# ABOUT THIS TASK:
Using the data below, return the stretch from the line that contains "(at -7.75 0)" through the line that contains "(at -7.25 0)", both included, exactly as it stands and nothing beyond it.

Saved entries:
****************

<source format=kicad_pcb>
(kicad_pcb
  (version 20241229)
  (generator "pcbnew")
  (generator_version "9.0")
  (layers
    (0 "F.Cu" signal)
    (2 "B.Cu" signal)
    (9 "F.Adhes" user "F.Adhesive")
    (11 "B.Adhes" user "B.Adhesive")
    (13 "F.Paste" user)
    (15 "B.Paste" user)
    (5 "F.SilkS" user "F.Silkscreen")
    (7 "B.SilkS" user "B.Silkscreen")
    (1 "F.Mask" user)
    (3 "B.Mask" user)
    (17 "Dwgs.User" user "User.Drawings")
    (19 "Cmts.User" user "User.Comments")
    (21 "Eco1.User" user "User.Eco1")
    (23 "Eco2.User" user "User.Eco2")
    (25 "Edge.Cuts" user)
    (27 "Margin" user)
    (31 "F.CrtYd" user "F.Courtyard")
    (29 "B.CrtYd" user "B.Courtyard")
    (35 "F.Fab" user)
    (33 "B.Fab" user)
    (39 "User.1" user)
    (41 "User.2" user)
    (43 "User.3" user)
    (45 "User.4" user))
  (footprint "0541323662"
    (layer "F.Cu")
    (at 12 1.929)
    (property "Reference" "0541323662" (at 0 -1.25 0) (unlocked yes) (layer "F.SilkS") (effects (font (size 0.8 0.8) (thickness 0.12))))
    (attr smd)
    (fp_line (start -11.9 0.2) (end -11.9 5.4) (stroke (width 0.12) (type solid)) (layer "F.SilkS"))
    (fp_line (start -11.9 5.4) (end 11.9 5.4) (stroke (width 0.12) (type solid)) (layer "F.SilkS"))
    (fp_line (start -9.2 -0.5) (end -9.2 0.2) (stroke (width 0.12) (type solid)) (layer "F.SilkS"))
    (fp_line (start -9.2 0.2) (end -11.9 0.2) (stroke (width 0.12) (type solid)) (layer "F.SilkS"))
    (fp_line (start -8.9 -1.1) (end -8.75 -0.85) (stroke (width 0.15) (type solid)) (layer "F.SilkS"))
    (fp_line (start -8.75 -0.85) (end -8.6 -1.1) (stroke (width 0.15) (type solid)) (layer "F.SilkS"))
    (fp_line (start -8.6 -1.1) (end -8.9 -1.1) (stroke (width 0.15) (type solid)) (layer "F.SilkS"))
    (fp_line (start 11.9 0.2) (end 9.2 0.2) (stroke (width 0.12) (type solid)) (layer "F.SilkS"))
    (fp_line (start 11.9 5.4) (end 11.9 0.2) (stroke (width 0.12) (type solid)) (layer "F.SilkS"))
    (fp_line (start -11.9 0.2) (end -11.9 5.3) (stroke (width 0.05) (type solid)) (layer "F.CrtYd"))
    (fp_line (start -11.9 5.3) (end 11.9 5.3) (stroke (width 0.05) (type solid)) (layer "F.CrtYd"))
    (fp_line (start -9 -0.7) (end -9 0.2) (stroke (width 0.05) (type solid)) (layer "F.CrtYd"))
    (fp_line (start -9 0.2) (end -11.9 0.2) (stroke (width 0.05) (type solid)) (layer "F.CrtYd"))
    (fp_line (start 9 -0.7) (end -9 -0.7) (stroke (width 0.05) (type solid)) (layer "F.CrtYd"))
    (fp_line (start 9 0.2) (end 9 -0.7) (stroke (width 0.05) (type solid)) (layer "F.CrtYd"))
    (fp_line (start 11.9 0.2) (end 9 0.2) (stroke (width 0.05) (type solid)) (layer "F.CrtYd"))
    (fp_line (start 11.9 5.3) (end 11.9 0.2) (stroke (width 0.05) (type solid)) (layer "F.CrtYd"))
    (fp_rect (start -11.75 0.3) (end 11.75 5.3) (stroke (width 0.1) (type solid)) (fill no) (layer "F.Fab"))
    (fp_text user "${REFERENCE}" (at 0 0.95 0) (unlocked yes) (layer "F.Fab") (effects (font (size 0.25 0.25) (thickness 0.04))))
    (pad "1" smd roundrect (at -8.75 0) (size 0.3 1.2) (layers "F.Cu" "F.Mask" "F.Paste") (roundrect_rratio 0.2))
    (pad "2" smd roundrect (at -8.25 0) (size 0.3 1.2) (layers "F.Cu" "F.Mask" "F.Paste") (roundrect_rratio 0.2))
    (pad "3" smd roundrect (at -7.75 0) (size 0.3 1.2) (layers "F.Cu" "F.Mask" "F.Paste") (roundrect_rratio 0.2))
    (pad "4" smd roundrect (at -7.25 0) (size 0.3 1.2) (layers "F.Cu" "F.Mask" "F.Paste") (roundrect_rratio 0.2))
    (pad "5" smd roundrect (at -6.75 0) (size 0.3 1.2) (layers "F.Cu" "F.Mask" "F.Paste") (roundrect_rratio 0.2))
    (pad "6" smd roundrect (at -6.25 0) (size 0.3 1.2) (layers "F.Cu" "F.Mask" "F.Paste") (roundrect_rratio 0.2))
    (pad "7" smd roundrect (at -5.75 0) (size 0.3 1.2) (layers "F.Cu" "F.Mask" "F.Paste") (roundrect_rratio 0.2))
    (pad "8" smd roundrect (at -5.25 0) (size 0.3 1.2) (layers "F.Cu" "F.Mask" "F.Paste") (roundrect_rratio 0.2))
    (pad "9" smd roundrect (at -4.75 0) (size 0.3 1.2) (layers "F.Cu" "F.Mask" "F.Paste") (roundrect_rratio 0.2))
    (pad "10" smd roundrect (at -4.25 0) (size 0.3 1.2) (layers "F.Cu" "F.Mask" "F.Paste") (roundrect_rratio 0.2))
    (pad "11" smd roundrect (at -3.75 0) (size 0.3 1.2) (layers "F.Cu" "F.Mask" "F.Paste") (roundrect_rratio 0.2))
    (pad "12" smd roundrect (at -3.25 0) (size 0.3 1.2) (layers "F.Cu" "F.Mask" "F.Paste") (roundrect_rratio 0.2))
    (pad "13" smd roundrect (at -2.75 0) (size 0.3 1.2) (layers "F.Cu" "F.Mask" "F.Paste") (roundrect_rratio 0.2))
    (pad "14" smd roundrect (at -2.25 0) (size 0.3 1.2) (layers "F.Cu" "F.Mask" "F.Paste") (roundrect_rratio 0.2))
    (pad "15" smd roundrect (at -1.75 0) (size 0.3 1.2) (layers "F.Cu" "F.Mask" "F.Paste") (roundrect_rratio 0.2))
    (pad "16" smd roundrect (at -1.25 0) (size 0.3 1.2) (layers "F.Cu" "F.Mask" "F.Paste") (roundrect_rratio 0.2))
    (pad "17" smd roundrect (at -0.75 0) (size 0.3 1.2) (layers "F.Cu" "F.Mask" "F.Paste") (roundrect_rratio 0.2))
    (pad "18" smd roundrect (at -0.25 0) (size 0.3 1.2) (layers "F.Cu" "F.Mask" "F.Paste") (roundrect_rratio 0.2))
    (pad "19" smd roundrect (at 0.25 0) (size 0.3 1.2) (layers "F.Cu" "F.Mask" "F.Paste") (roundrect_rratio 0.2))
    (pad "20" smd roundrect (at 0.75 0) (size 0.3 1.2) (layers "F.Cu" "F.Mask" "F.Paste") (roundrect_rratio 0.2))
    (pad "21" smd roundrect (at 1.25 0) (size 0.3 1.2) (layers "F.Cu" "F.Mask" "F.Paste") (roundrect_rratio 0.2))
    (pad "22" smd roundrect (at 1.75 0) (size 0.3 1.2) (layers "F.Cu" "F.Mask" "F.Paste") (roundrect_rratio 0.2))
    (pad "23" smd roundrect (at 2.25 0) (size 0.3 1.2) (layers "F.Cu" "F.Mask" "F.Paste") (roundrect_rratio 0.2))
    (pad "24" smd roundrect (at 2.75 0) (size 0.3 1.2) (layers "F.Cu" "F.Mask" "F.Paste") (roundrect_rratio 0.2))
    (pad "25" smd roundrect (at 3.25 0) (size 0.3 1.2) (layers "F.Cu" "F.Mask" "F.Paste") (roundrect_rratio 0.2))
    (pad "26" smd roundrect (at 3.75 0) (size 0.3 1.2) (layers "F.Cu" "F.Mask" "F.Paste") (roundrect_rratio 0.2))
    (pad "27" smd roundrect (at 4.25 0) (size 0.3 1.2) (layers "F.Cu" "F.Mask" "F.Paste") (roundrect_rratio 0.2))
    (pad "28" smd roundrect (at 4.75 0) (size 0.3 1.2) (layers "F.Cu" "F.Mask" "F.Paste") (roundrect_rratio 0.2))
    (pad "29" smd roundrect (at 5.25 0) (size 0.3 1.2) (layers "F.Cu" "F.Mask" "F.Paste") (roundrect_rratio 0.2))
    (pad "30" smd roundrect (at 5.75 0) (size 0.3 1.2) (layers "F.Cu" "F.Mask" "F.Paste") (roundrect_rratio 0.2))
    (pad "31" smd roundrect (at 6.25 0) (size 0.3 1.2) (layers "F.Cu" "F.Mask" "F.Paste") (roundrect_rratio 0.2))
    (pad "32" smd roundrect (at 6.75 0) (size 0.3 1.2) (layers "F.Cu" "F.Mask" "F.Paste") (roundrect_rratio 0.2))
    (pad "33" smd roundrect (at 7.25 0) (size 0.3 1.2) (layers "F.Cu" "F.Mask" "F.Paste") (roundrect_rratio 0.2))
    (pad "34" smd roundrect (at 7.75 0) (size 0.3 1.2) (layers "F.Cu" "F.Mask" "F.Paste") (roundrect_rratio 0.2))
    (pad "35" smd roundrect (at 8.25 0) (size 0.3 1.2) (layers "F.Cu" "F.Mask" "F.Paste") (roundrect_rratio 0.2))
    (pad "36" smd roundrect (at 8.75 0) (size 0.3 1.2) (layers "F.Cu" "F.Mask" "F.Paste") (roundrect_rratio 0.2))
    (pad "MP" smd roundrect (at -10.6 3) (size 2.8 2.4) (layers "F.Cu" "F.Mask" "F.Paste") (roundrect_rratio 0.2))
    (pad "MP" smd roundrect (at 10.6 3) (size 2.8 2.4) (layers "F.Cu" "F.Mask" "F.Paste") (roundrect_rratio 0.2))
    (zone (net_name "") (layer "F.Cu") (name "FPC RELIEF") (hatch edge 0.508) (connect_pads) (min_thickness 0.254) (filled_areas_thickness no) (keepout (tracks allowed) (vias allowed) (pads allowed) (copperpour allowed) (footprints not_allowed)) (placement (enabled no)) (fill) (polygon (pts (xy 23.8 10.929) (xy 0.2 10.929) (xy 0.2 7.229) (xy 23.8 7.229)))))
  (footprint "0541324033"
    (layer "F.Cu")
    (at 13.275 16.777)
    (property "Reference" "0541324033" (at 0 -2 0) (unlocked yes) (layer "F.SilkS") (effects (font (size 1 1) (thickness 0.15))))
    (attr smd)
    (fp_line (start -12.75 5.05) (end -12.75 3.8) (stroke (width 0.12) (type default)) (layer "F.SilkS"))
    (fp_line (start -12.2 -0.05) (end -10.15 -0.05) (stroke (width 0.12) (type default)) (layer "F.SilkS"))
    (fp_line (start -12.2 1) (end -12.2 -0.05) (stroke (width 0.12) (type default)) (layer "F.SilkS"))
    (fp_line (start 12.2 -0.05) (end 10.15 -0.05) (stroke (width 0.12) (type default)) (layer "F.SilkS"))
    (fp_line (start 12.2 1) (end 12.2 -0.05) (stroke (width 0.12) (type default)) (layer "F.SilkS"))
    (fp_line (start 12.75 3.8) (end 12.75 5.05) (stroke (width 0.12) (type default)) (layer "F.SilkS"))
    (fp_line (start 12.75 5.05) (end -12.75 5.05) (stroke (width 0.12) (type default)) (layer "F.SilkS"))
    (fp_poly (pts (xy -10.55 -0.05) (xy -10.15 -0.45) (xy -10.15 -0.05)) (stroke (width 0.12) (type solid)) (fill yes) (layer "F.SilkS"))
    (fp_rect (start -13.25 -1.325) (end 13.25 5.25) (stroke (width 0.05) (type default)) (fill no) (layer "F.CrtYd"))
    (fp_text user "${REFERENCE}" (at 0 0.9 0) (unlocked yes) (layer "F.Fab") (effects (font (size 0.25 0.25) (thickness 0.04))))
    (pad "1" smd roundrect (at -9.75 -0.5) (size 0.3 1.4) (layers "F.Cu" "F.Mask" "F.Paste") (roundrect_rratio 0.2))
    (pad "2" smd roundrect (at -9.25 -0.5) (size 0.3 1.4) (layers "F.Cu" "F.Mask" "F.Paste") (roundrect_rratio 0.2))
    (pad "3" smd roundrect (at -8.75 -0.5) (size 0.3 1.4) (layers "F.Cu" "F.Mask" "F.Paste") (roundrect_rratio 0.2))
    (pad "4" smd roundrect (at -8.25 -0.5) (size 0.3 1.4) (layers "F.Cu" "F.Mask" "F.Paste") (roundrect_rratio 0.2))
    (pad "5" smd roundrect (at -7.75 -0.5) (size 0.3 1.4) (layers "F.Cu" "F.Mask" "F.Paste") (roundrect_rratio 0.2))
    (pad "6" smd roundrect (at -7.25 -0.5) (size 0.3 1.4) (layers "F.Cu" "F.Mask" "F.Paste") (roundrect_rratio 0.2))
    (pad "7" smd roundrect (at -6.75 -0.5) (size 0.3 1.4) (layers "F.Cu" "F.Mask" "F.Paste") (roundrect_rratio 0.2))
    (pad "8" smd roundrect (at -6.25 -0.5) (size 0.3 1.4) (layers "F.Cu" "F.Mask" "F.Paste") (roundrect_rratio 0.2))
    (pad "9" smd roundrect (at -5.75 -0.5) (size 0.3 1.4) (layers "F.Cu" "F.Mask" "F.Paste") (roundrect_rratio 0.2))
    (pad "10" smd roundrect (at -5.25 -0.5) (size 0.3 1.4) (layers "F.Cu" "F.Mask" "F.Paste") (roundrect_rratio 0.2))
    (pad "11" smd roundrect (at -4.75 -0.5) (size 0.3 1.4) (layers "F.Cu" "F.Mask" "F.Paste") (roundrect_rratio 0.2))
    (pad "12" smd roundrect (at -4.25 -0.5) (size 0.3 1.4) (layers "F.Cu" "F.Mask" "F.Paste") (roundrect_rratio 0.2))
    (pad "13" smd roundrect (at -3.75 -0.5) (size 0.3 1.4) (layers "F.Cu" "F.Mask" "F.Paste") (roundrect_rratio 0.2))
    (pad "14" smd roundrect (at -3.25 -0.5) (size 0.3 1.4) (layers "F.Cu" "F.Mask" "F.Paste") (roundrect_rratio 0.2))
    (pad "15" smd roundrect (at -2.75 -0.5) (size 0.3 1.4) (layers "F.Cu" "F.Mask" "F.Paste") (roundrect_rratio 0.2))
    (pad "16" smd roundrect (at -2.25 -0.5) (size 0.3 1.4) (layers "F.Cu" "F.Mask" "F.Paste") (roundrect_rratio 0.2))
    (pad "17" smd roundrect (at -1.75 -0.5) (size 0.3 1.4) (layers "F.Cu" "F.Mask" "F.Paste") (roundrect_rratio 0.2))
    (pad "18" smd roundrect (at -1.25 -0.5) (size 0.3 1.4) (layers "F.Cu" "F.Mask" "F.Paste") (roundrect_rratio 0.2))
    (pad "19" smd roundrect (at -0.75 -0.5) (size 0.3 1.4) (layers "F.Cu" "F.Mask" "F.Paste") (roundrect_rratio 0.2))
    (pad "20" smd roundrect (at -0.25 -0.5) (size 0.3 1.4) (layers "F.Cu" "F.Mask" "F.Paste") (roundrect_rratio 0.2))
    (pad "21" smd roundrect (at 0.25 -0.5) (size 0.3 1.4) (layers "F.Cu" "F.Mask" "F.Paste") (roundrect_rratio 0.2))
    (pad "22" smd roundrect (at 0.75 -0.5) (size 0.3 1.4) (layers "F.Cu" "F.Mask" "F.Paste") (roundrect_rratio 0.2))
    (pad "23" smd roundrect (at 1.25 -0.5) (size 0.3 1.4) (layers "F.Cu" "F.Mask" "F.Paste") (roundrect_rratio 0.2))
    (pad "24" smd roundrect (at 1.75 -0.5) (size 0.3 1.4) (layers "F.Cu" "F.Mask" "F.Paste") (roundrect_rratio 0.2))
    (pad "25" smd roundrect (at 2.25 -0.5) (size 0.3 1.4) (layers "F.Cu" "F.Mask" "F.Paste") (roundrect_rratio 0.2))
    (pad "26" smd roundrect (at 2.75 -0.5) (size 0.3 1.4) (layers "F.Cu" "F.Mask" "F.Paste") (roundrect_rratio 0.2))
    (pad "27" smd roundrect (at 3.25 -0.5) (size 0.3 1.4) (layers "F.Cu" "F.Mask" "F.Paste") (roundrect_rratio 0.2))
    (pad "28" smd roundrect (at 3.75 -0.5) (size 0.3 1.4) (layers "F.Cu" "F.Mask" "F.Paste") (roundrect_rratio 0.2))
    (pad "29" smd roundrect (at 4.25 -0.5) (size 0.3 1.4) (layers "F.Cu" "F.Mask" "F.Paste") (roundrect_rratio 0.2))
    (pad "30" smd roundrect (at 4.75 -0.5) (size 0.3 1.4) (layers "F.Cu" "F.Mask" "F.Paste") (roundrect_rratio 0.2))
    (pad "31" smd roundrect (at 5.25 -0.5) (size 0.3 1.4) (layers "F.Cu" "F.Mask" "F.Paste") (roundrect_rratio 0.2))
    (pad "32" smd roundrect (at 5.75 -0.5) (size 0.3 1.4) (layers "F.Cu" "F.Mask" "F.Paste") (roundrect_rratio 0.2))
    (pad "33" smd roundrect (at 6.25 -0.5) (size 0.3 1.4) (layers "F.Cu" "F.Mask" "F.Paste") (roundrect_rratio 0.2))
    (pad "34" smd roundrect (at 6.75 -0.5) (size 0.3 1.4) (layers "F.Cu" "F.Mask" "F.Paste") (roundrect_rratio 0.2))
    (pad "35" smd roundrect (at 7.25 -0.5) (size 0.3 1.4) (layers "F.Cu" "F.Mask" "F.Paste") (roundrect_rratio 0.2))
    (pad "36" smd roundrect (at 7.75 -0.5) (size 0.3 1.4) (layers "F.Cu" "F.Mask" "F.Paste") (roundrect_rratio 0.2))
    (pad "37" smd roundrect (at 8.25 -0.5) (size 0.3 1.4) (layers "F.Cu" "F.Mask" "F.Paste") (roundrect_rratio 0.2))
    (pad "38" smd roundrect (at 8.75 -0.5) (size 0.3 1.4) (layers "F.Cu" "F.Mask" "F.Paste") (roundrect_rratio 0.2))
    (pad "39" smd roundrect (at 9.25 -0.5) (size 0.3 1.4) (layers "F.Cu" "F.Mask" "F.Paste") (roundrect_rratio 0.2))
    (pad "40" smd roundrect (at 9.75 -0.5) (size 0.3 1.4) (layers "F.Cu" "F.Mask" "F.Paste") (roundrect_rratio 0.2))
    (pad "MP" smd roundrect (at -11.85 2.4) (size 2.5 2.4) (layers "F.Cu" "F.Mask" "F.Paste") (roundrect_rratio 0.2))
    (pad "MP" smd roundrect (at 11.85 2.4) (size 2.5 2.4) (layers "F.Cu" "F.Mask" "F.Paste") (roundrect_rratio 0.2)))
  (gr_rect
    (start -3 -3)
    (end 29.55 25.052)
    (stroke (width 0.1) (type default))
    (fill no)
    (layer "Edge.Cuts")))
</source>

****************

# SOLUTION FOR THIS TASK:
    (pad "3" smd roundrect (at -7.75 0) (size 0.3 1.2) (layers "F.Cu" "F.Mask" "F.Paste") (roundrect_rratio 0.2))
    (pad "4" smd roundrect (at -7.25 0) (size 0.3 1.2) (layers "F.Cu" "F.Mask" "F.Paste") (roundrect_rratio 0.2))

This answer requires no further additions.